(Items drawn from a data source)
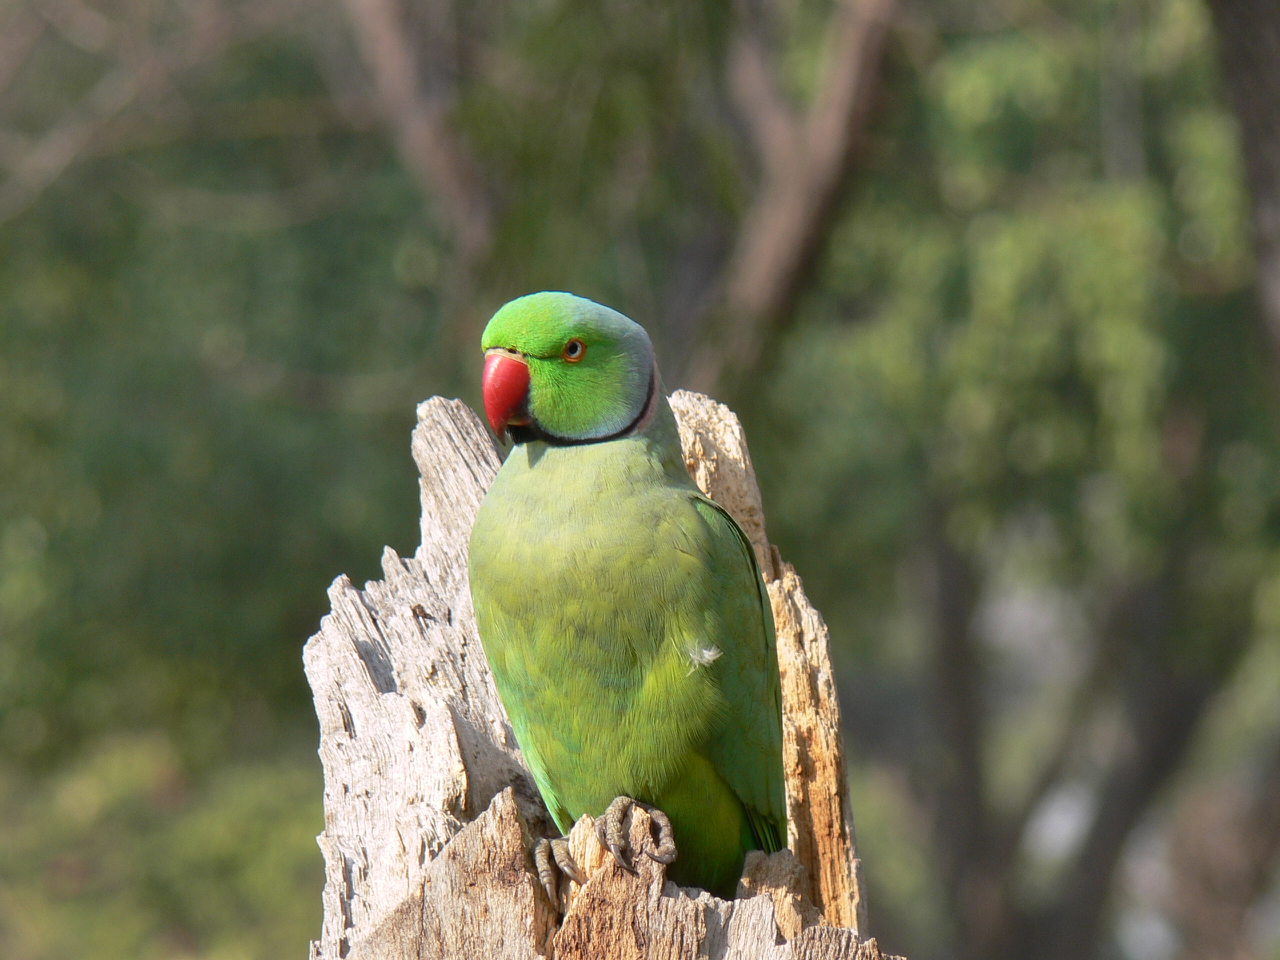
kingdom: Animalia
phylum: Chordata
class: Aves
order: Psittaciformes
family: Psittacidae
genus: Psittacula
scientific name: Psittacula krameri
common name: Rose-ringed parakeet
--
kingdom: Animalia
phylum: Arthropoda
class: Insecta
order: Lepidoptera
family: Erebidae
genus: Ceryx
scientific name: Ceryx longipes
* * *
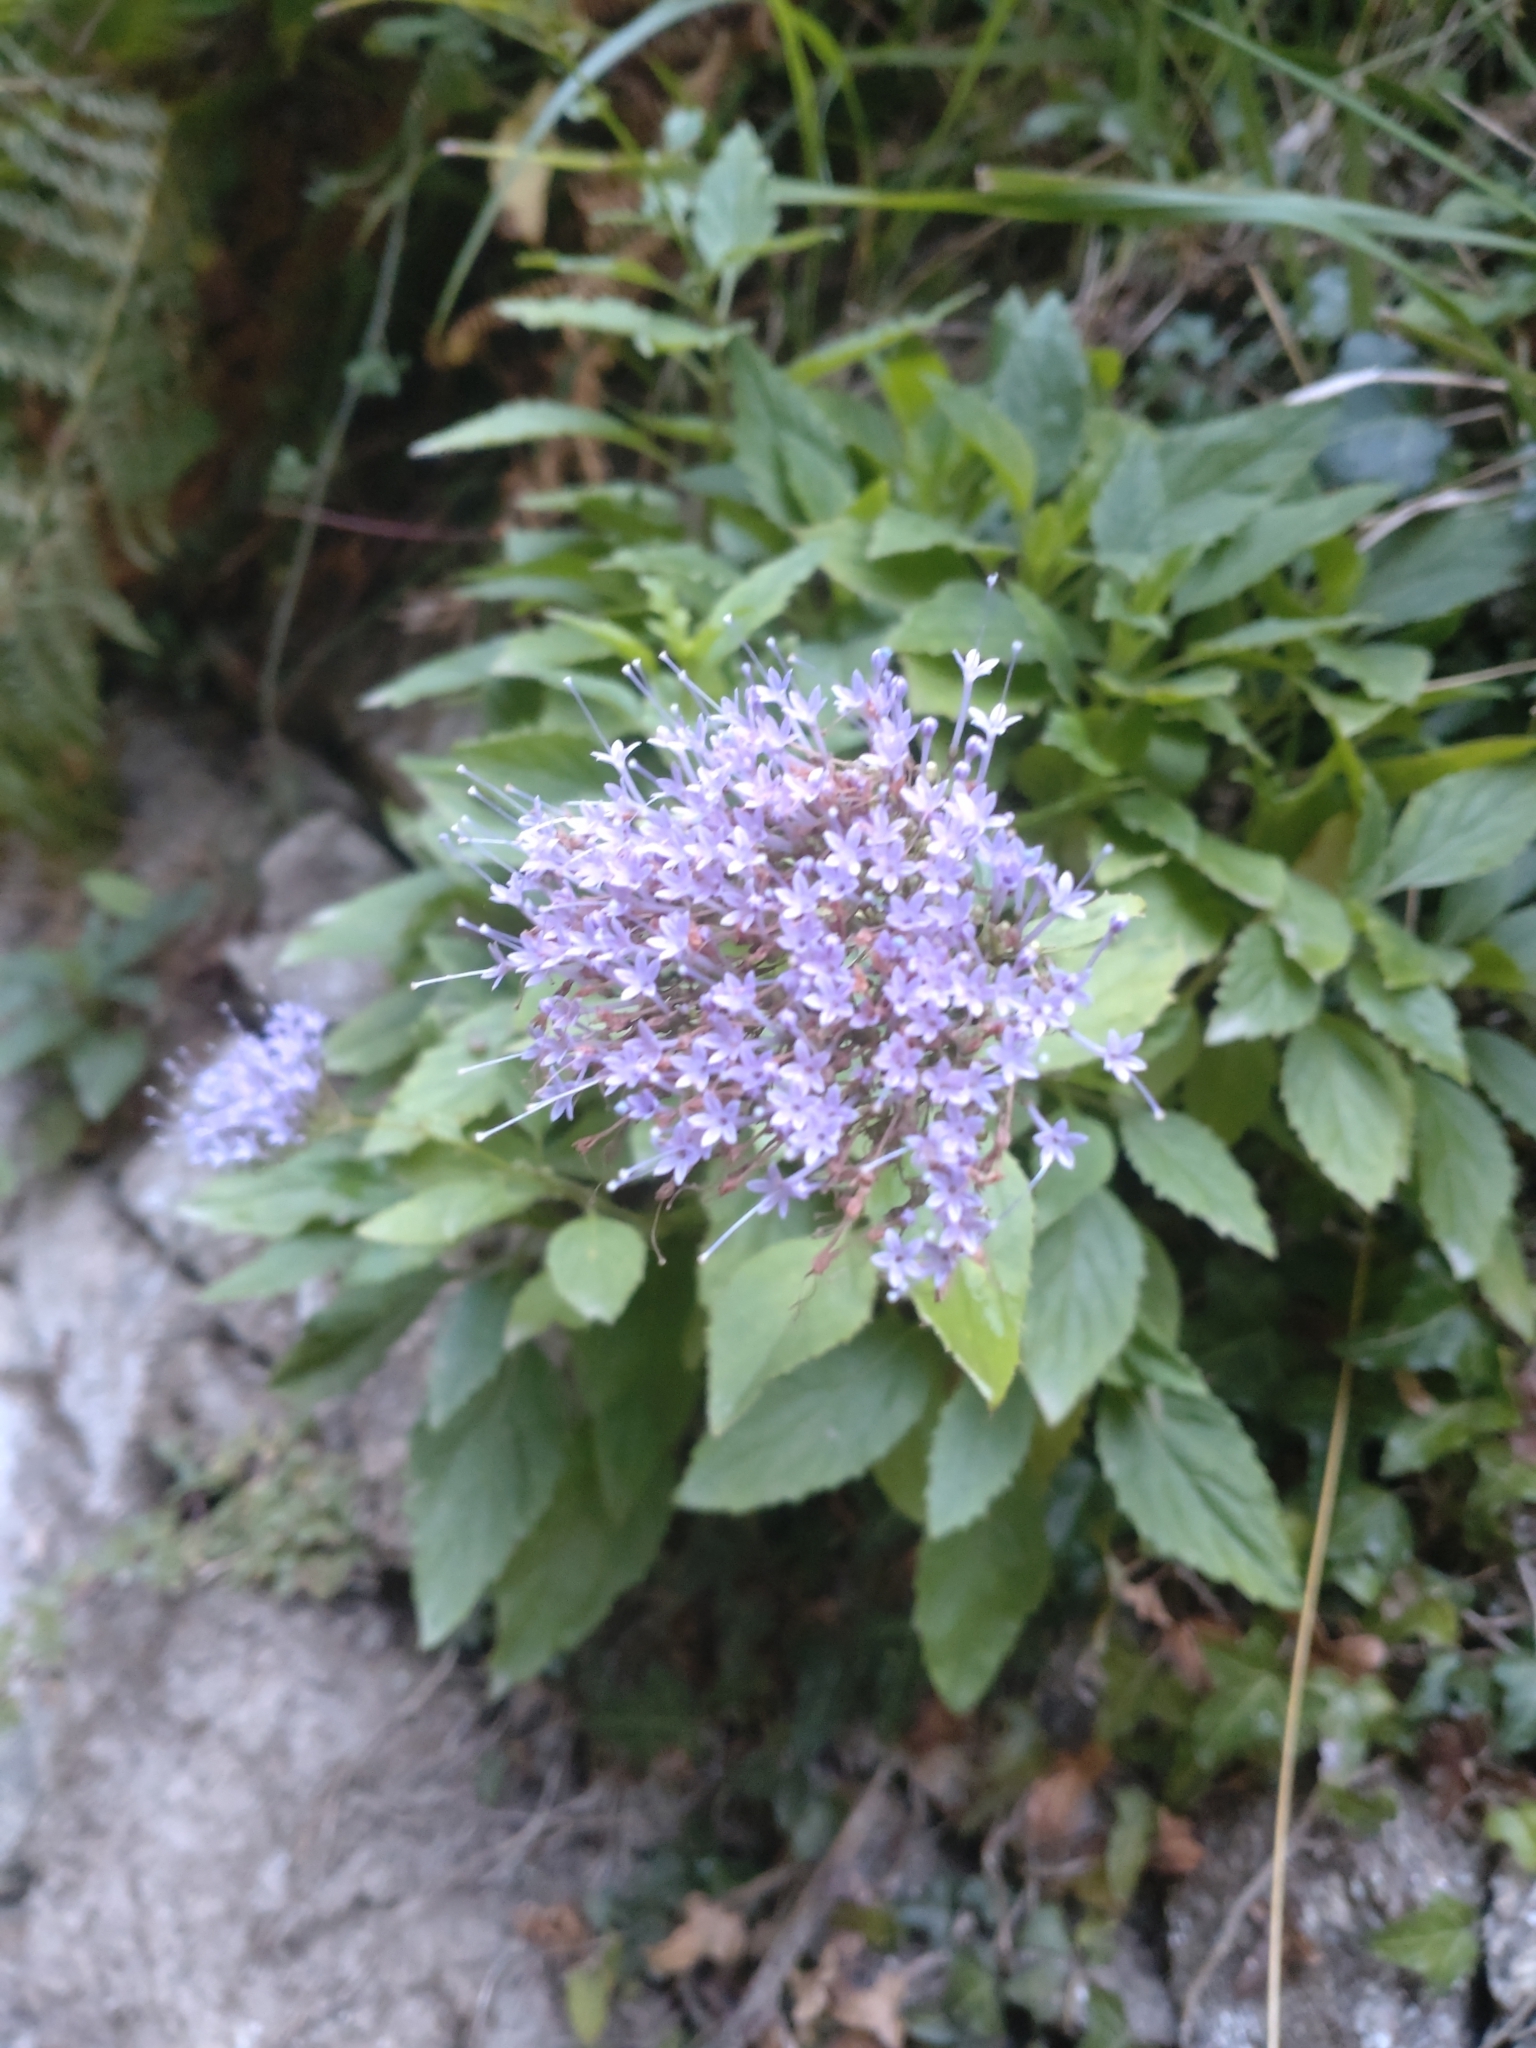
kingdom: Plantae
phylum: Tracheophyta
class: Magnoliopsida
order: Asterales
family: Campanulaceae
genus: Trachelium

== What you will do ==
Reproduce without any changes the part of the items that opens with the line containing "order: Psittaciformes" and closes with the line containing "common name: Rose-ringed parakeet", including both of those lines.

== Worked answer ==
order: Psittaciformes
family: Psittacidae
genus: Psittacula
scientific name: Psittacula krameri
common name: Rose-ringed parakeet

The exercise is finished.